Drop the pictures and restate the rest of the listing word for word.

*** Block opens ***

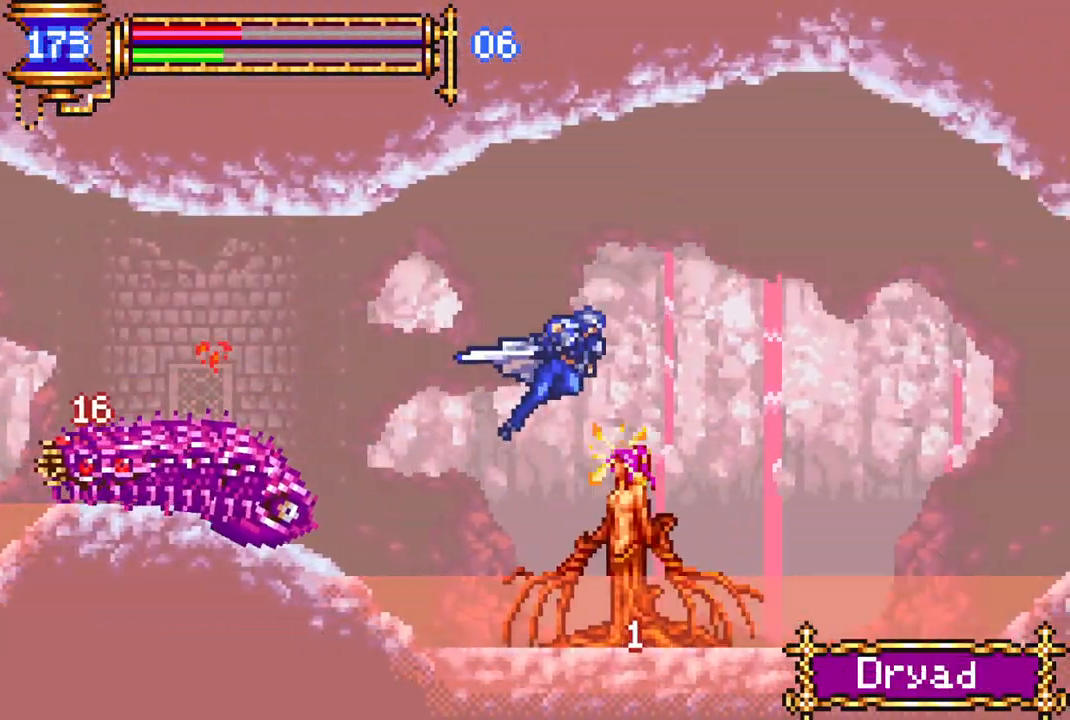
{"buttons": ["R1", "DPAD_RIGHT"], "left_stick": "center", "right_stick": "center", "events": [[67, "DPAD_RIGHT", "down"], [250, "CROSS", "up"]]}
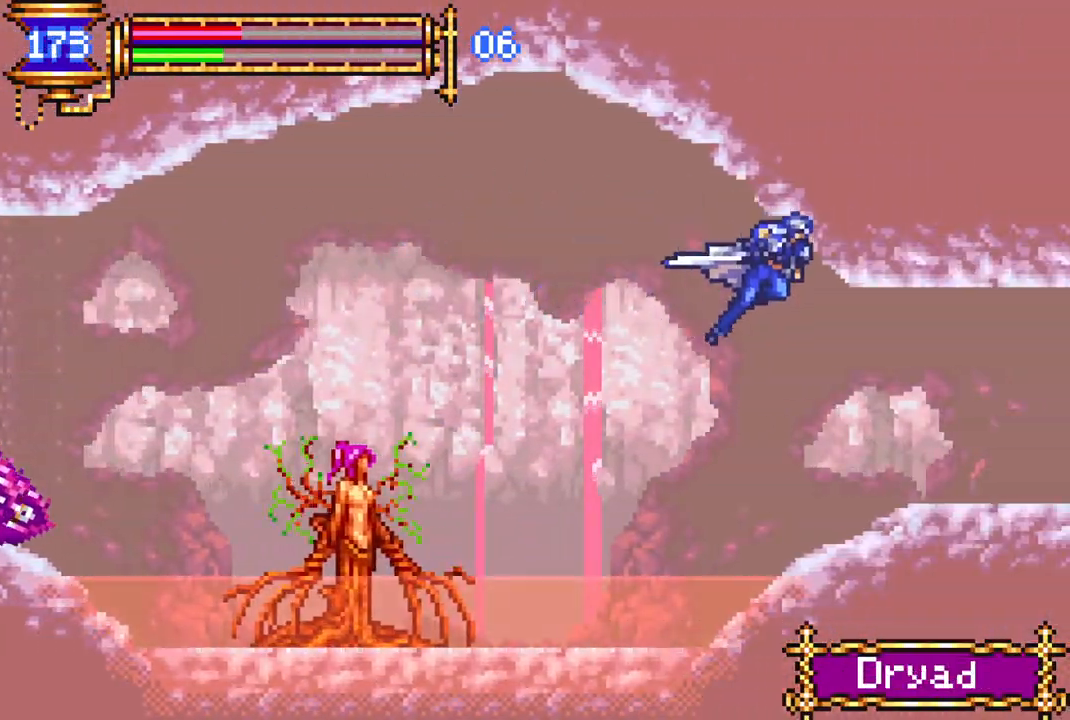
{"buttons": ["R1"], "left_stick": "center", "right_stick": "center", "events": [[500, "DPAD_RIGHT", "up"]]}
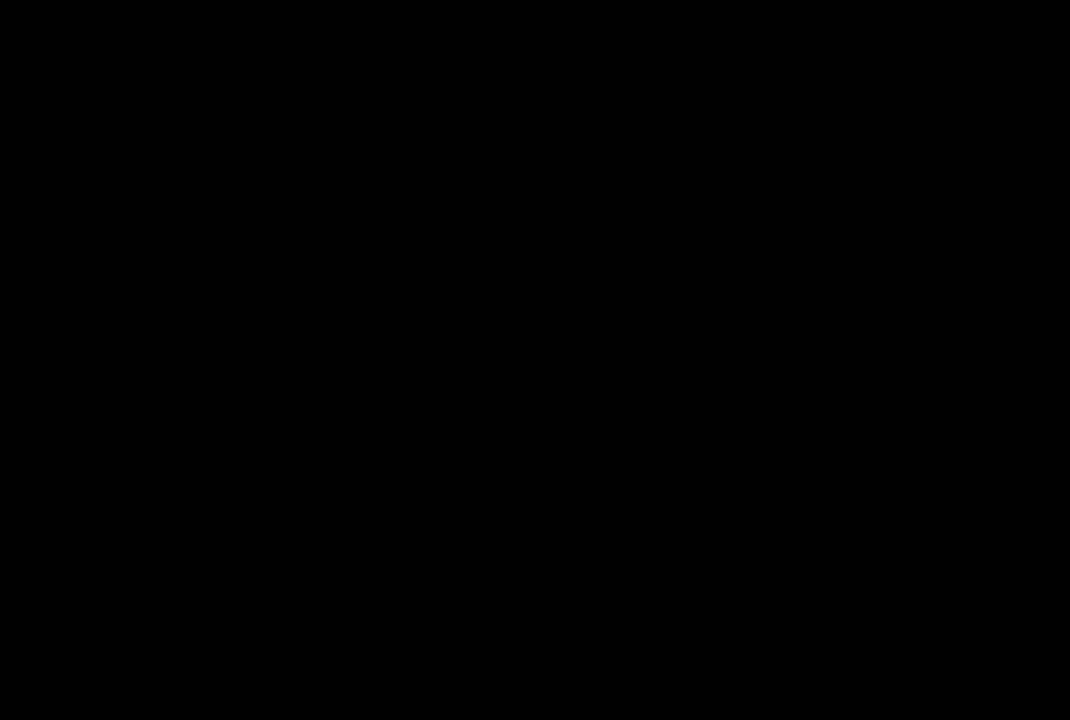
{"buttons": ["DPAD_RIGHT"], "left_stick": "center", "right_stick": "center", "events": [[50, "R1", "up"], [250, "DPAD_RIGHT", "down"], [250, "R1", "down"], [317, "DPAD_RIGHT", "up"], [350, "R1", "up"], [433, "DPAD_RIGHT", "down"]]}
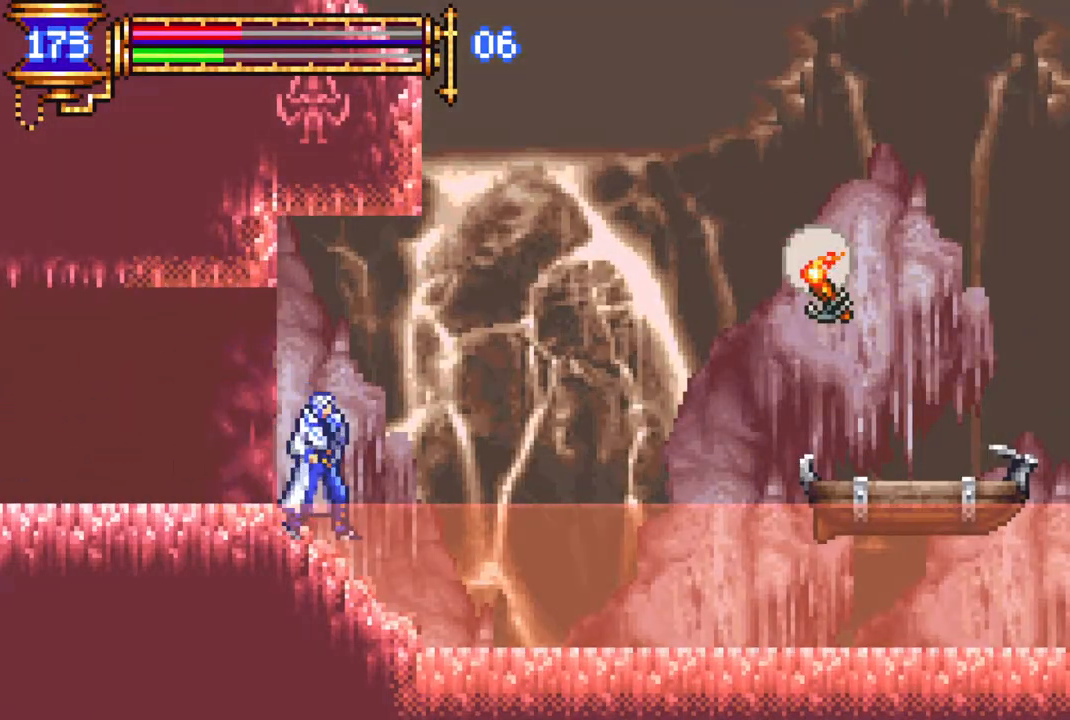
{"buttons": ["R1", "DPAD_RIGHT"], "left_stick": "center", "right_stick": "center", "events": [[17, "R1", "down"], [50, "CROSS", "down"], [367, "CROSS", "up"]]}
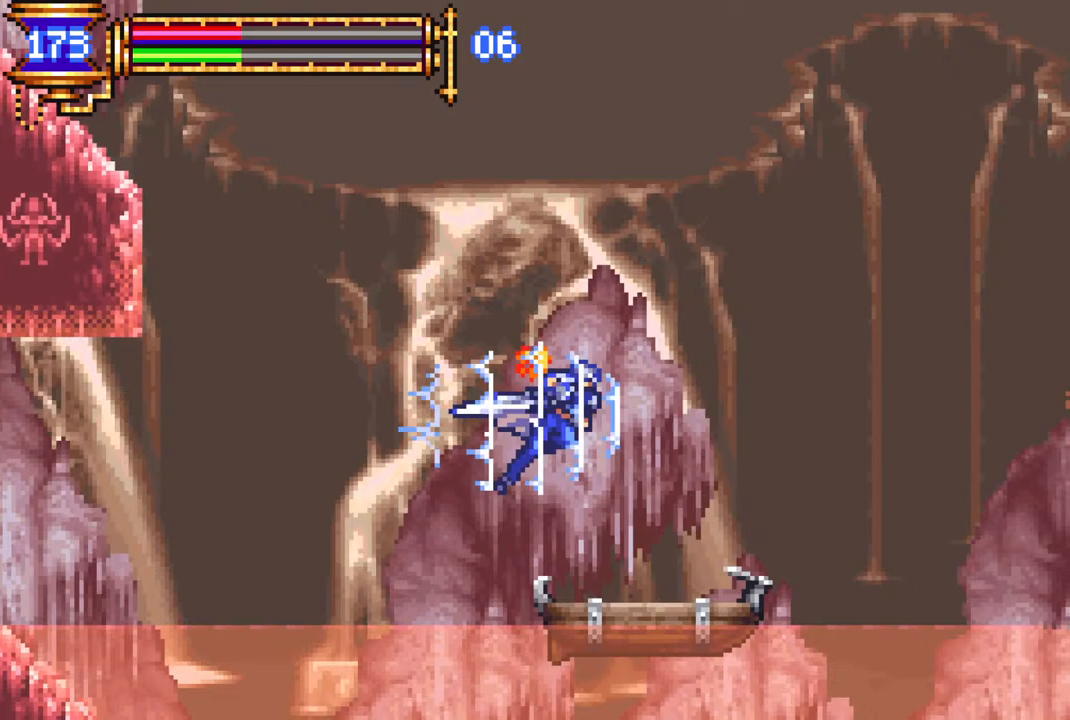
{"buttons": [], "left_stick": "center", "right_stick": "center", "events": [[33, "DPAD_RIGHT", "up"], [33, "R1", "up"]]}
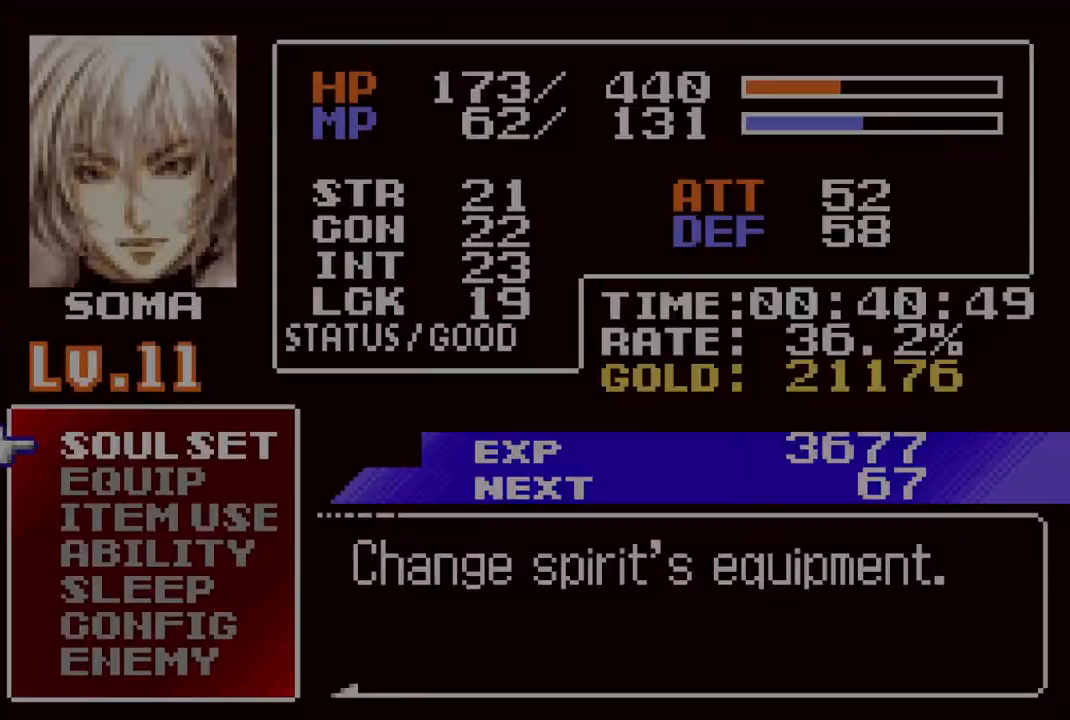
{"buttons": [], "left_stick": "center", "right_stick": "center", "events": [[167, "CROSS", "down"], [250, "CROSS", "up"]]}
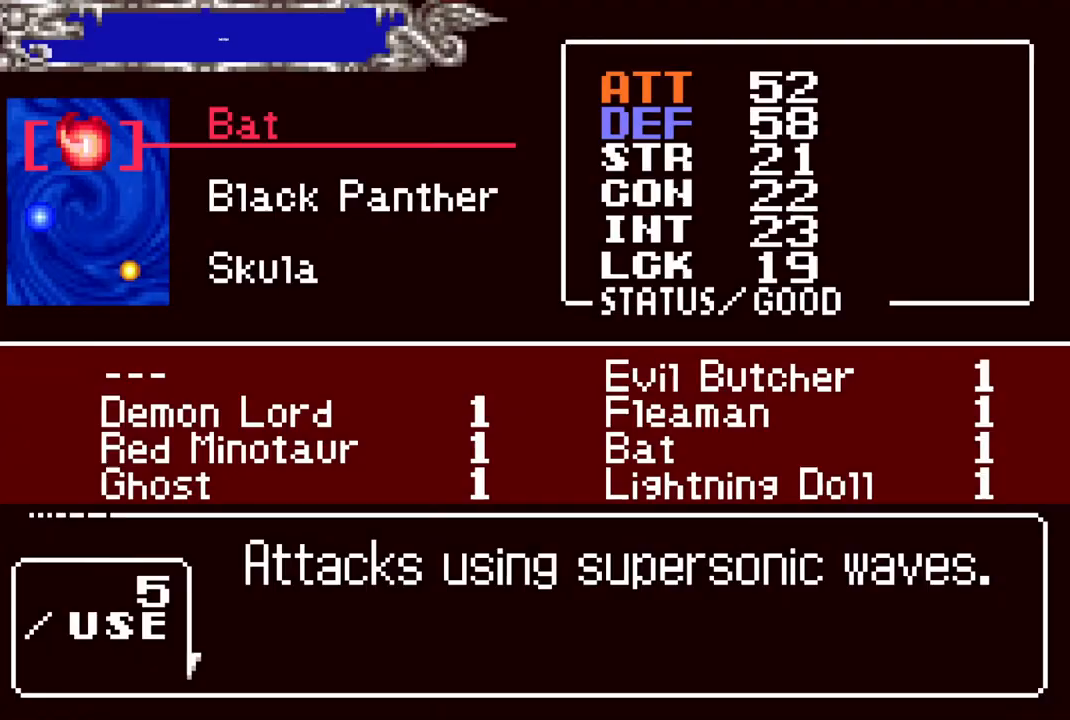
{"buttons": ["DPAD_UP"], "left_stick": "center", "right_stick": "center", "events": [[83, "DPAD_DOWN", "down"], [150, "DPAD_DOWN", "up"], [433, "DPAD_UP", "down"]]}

*** Block closes ***

TASK ANSWER -
{"buttons": ["R1", "DPAD_RIGHT"], "left_stick": "center", "right_stick": "center", "events": [[67, "DPAD_RIGHT", "down"], [250, "CROSS", "up"]]}
{"buttons": ["R1"], "left_stick": "center", "right_stick": "center", "events": [[500, "DPAD_RIGHT", "up"]]}
{"buttons": ["DPAD_RIGHT"], "left_stick": "center", "right_stick": "center", "events": [[50, "R1", "up"], [250, "DPAD_RIGHT", "down"], [250, "R1", "down"], [317, "DPAD_RIGHT", "up"], [350, "R1", "up"], [433, "DPAD_RIGHT", "down"]]}
{"buttons": ["R1", "DPAD_RIGHT"], "left_stick": "center", "right_stick": "center", "events": [[17, "R1", "down"], [50, "CROSS", "down"], [367, "CROSS", "up"]]}
{"buttons": [], "left_stick": "center", "right_stick": "center", "events": [[33, "DPAD_RIGHT", "up"], [33, "R1", "up"]]}
{"buttons": [], "left_stick": "center", "right_stick": "center", "events": [[167, "CROSS", "down"], [250, "CROSS", "up"]]}
{"buttons": ["DPAD_UP"], "left_stick": "center", "right_stick": "center", "events": [[83, "DPAD_DOWN", "down"], [150, "DPAD_DOWN", "up"], [433, "DPAD_UP", "down"]]}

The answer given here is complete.